→ PROMPT 1
In the gambling recovery forum posts, whose autobiography is the poster reading for the second time?
→ PROMPT 2
Which amounts in pounds appear in the gambling recovery forum posts, and what does each one refer to?
== SELECTED EXCERPT
I appreciate your post on my diary and thank you for the continued support. You have wisdom, understanding and a good outlook on life which has been shared and appreciated by your friends and fellow travellers on the diaries.

Like your good self I have stumbled a few times but with perseverance we always get back up and live with hope that one day we will be free from the tyranny of gambling addiction. We are all here gathered together on a great adventure. Men and women from every background shoulder to shoulder on the Gamcare Road with a common desire to be gamble free...stephen

 
Posted : 27th October 2018 8:41 pm
(@determineddan)
Posts: 1100
Topic starter
 

Thanks Stephen! A very wise man you are yourself too.

I’m pretty relieved to have made it through nearly 48 hours gamble free and in particular to have survived gambling on a Saturday.

Tonight I am reading (for the 2nd time) Paul Merson’s autobiography. Man, that guy went through some serious doo doo.

His gambling in particular was a major problem. It’s fascinating and strangely consoling to read that even famous celebrities/sportsmen and women can go through exactly the same life problems as us mere mortals.

It’s helping me during these early stages where I feel so down about myself.

 
Posted : 27th October 2018 9:25 pm
(@determineddan)
Posts: 1100
Topic starter
 

Day 3

I have to make this time count.

Since September, I’m now earning about £200 a month less. I’ve also had to purchase a new car which I’m paying about £150 a month. So there really is no slack on my monthly wage, once all my outgoing bills have left my account. I’m left with around £350 to see me through the month. That is for food, petrol etc.
====
== PROVIDED DATA
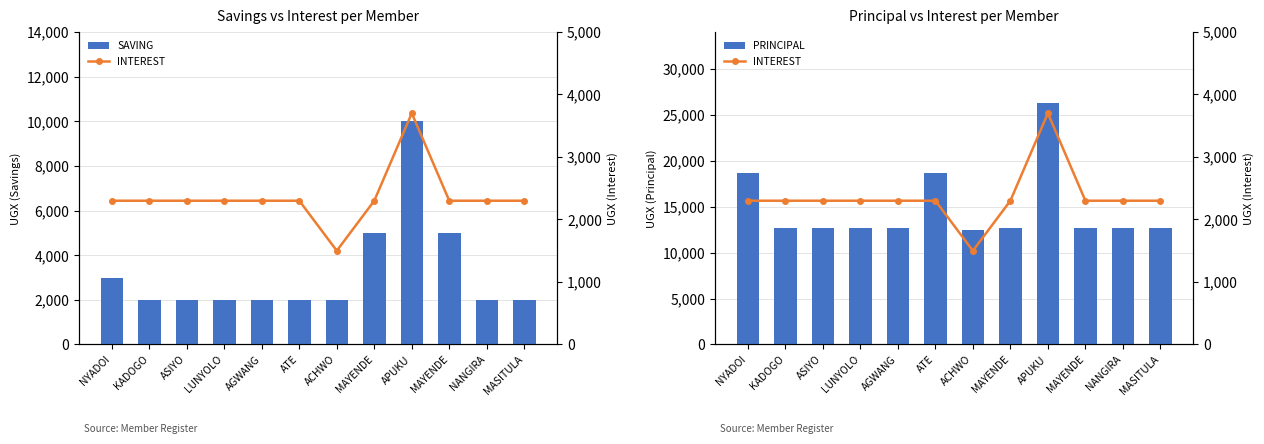

Reading left to right, what are all the values shown in this chart?

SAVING: 3000	2000	2000	2000	2000	2000	2000	5000	10000	5000	2000	2000
PRINCIPAL: 18700	12700	12700	12700	12700	18700	12500	12700	26300	12700	12700	12700
INTEREST: 2300	2300	2300	2300	2300	2300	1500	2300	3700	2300	2300	2300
====
→ EXERCISE OUTPUT 1
Paul Merson's autobiography.

→ EXERCISE OUTPUT 2
- £200 a month: how much less the poster has been earning since September
- £150 a month: the payment on the new car
- £350: what is left for the month after bills, for food, petrol and similar costs